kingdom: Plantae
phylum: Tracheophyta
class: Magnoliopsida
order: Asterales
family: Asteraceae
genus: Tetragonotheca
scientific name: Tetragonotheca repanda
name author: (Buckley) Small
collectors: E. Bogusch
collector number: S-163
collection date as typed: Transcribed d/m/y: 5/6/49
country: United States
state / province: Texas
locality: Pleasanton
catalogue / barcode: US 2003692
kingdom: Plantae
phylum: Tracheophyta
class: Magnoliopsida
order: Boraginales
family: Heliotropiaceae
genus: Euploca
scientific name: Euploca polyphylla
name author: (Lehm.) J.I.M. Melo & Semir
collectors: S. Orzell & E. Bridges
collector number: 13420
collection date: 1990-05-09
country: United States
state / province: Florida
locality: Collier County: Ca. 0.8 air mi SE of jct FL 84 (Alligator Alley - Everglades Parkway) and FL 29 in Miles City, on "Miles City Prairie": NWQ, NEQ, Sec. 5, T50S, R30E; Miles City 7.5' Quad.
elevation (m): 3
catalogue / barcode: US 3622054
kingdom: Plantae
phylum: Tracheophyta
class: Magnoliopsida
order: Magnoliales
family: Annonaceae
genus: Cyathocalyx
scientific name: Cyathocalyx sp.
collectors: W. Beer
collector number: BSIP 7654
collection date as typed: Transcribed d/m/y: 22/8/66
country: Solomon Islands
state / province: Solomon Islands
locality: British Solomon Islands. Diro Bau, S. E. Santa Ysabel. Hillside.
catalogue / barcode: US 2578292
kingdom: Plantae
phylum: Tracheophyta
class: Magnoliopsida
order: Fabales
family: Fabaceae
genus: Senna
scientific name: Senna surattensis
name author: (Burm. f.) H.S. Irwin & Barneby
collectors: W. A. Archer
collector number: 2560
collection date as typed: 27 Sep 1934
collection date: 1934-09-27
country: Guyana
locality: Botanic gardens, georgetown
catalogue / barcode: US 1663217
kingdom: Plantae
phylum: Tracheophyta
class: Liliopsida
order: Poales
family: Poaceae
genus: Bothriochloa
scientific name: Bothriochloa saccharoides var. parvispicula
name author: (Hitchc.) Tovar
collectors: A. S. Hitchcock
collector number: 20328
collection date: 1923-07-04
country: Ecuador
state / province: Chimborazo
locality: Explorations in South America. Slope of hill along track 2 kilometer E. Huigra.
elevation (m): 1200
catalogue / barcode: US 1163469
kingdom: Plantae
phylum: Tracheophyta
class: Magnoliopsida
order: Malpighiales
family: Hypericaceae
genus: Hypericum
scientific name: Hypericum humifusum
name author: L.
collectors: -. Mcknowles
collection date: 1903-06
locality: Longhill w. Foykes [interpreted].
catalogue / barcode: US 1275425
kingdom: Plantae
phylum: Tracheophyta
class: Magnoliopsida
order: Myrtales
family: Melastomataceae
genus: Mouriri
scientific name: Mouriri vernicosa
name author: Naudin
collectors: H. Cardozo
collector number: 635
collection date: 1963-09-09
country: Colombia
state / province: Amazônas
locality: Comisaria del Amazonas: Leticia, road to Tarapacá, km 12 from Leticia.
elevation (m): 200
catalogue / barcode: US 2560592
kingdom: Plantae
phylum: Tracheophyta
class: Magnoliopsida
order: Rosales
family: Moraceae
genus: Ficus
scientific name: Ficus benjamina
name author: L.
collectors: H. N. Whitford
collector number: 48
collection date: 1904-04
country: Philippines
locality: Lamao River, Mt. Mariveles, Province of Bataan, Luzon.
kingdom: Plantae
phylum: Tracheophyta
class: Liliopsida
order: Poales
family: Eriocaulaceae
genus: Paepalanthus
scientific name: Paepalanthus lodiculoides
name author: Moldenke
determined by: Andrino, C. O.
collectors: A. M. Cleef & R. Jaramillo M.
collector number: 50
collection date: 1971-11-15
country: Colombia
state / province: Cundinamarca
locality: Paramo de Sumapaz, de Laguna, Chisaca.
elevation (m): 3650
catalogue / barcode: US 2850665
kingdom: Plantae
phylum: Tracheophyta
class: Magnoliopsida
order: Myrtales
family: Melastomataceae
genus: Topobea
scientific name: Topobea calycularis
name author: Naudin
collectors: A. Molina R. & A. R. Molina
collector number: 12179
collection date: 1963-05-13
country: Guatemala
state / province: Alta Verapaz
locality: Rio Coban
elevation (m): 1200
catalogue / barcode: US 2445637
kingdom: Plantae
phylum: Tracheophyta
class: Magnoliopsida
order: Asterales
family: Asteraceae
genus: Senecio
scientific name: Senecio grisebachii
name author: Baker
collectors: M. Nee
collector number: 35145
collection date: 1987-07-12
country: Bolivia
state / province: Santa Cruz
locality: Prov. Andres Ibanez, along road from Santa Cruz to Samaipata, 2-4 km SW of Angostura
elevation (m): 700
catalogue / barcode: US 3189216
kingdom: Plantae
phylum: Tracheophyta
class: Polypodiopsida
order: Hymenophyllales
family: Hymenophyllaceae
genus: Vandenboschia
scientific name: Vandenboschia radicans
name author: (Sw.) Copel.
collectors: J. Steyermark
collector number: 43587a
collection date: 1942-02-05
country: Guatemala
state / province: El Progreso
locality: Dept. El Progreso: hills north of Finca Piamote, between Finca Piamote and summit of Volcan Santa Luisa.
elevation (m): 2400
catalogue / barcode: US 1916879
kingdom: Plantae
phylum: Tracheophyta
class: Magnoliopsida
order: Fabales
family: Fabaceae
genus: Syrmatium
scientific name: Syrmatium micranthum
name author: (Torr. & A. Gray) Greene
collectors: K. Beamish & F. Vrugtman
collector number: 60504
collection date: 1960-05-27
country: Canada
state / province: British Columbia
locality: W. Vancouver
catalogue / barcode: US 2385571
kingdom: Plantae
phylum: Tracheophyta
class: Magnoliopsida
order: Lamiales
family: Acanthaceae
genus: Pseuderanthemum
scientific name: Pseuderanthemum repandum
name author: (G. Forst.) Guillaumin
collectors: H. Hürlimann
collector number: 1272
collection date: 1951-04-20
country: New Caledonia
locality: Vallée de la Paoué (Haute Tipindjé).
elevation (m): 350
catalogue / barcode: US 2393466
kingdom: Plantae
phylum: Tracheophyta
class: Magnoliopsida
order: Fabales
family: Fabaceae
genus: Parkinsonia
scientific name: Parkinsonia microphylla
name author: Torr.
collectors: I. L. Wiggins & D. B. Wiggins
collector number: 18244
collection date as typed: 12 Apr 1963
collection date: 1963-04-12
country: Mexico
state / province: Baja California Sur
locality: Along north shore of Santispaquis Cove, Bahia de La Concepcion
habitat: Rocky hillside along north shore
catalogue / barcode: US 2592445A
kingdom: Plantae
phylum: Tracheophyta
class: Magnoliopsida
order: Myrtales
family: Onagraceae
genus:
-----
PROBLEM STATEMENT :: Copy every line of the material above word for word, from the first line to the last.

PROBLEM SOLUTION ::
kingdom: Plantae
phylum: Tracheophyta
class: Magnoliopsida
order: Asterales
family: Asteraceae
genus: Tetragonotheca
scientific name: Tetragonotheca repanda
name author: (Buckley) Small
collectors: E. Bogusch
collector number: S-163
collection date as typed: Transcribed d/m/y: 5/6/49
country: United States
state / province: Texas
locality: Pleasanton
catalogue / barcode: US 2003692
kingdom: Plantae
phylum: Tracheophyta
class: Magnoliopsida
order: Boraginales
family: Heliotropiaceae
genus: Euploca
scientific name: Euploca polyphylla
name author: (Lehm.) J.I.M. Melo & Semir
collectors: S. Orzell & E. Bridges
collector number: 13420
collection date: 1990-05-09
country: United States
state / province: Florida
locality: Collier County: Ca. 0.8 air mi SE of jct FL 84 (Alligator Alley - Everglades Parkway) and FL 29 in Miles City, on "Miles City Prairie": NWQ, NEQ, Sec. 5, T50S, R30E; Miles City 7.5' Quad.
elevation (m): 3
catalogue / barcode: US 3622054
kingdom: Plantae
phylum: Tracheophyta
class: Magnoliopsida
order: Magnoliales
family: Annonaceae
genus: Cyathocalyx
scientific name: Cyathocalyx sp.
collectors: W. Beer
collector number: BSIP 7654
collection date as typed: Transcribed d/m/y: 22/8/66
country: Solomon Islands
state / province: Solomon Islands
locality: British Solomon Islands. Diro Bau, S. E. Santa Ysabel. Hillside.
catalogue / barcode: US 2578292
kingdom: Plantae
phylum: Tracheophyta
class: Magnoliopsida
order: Fabales
family: Fabaceae
genus: Senna
scientific name: Senna surattensis
name author: (Burm. f.) H.S. Irwin & Barneby
collectors: W. A. Archer
collector number: 2560
collection date as typed: 27 Sep 1934
collection date: 1934-09-27
country: Guyana
locality: Botanic gardens, georgetown
catalogue / barcode: US 1663217
kingdom: Plantae
phylum: Tracheophyta
class: Liliopsida
order: Poales
family: Poaceae
genus: Bothriochloa
scientific name: Bothriochloa saccharoides var. parvispicula
name author: (Hitchc.) Tovar
collectors: A. S. Hitchcock
collector number: 20328
collection date: 1923-07-04
country: Ecuador
state / province: Chimborazo
locality: Explorations in South America. Slope of hill along track 2 kilometer E. Huigra.
elevation (m): 1200
catalogue / barcode: US 1163469
kingdom: Plantae
phylum: Tracheophyta
class: Magnoliopsida
order: Malpighiales
family: Hypericaceae
genus: Hypericum
scientific name: Hypericum humifusum
name author: L.
collectors: -. Mcknowles
collection date: 1903-06
locality: Longhill w. Foykes [interpreted].
catalogue / barcode: US 1275425
kingdom: Plantae
phylum: Tracheophyta
class: Magnoliopsida
order: Myrtales
family: Melastomataceae
genus: Mouriri
scientific name: Mouriri vernicosa
name author: Naudin
collectors: H. Cardozo
collector number: 635
collection date: 1963-09-09
country: Colombia
state / province: Amazônas
locality: Comisaria del Amazonas: Leticia, road to Tarapacá, km 12 from Leticia.
elevation (m): 200
catalogue / barcode: US 2560592
kingdom: Plantae
phylum: Tracheophyta
class: Magnoliopsida
order: Rosales
family: Moraceae
genus: Ficus
scientific name: Ficus benjamina
name author: L.
collectors: H. N. Whitford
collector number: 48
collection date: 1904-04
country: Philippines
locality: Lamao River, Mt. Mariveles, Province of Bataan, Luzon.
kingdom: Plantae
phylum: Tracheophyta
class: Liliopsida
order: Poales
family: Eriocaulaceae
genus: Paepalanthus
scientific name: Paepalanthus lodiculoides
name author: Moldenke
determined by: Andrino, C. O.
collectors: A. M. Cleef & R. Jaramillo M.
collector number: 50
collection date: 1971-11-15
country: Colombia
state / province: Cundinamarca
locality: Paramo de Sumapaz, de Laguna, Chisaca.
elevation (m): 3650
catalogue / barcode: US 2850665
kingdom: Plantae
phylum: Tracheophyta
class: Magnoliopsida
order: Myrtales
family: Melastomataceae
genus: Topobea
scientific name: Topobea calycularis
name author: Naudin
collectors: A. Molina R. & A. R. Molina
collector number: 12179
collection date: 1963-05-13
country: Guatemala
state / province: Alta Verapaz
locality: Rio Coban
elevation (m): 1200
catalogue / barcode: US 2445637
kingdom: Plantae
phylum: Tracheophyta
class: Magnoliopsida
order: Asterales
family: Asteraceae
genus: Senecio
scientific name: Senecio grisebachii
name author: Baker
collectors: M. Nee
collector number: 35145
collection date: 1987-07-12
country: Bolivia
state / province: Santa Cruz
locality: Prov. Andres Ibanez, along road from Santa Cruz to Samaipata, 2-4 km SW of Angostura
elevation (m): 700
catalogue / barcode: US 3189216
kingdom: Plantae
phylum: Tracheophyta
class: Polypodiopsida
order: Hymenophyllales
family: Hymenophyllaceae
genus: Vandenboschia
scientific name: Vandenboschia radicans
name author: (Sw.) Copel.
collectors: J. Steyermark
collector number: 43587a
collection date: 1942-02-05
country: Guatemala
state / province: El Progreso
locality: Dept. El Progreso: hills north of Finca Piamote, between Finca Piamote and summit of Volcan Santa Luisa.
elevation (m): 2400
catalogue / barcode: US 1916879
kingdom: Plantae
phylum: Tracheophyta
class: Magnoliopsida
order: Fabales
family: Fabaceae
genus: Syrmatium
scientific name: Syrmatium micranthum
name author: (Torr. & A. Gray) Greene
collectors: K. Beamish & F. Vrugtman
collector number: 60504
collection date: 1960-05-27
country: Canada
state / province: British Columbia
locality: W. Vancouver
catalogue / barcode: US 2385571
kingdom: Plantae
phylum: Tracheophyta
class: Magnoliopsida
order: Lamiales
family: Acanthaceae
genus: Pseuderanthemum
scientific name: Pseuderanthemum repandum
name author: (G. Forst.) Guillaumin
collectors: H. Hürlimann
collector number: 1272
collection date: 1951-04-20
country: New Caledonia
locality: Vallée de la Paoué (Haute Tipindjé).
elevation (m): 350
catalogue / barcode: US 2393466
kingdom: Plantae
phylum: Tracheophyta
class: Magnoliopsida
order: Fabales
family: Fabaceae
genus: Parkinsonia
scientific name: Parkinsonia microphylla
name author: Torr.
collectors: I. L. Wiggins & D. B. Wiggins
collector number: 18244
collection date as typed: 12 Apr 1963
collection date: 1963-04-12
country: Mexico
state / province: Baja California Sur
locality: Along north shore of Santispaquis Cove, Bahia de La Concepcion
habitat: Rocky hillside along north shore
catalogue / barcode: US 2592445A
kingdom: Plantae
phylum: Tracheophyta
class: Magnoliopsida
order: Myrtales
family: Onagraceae
genus:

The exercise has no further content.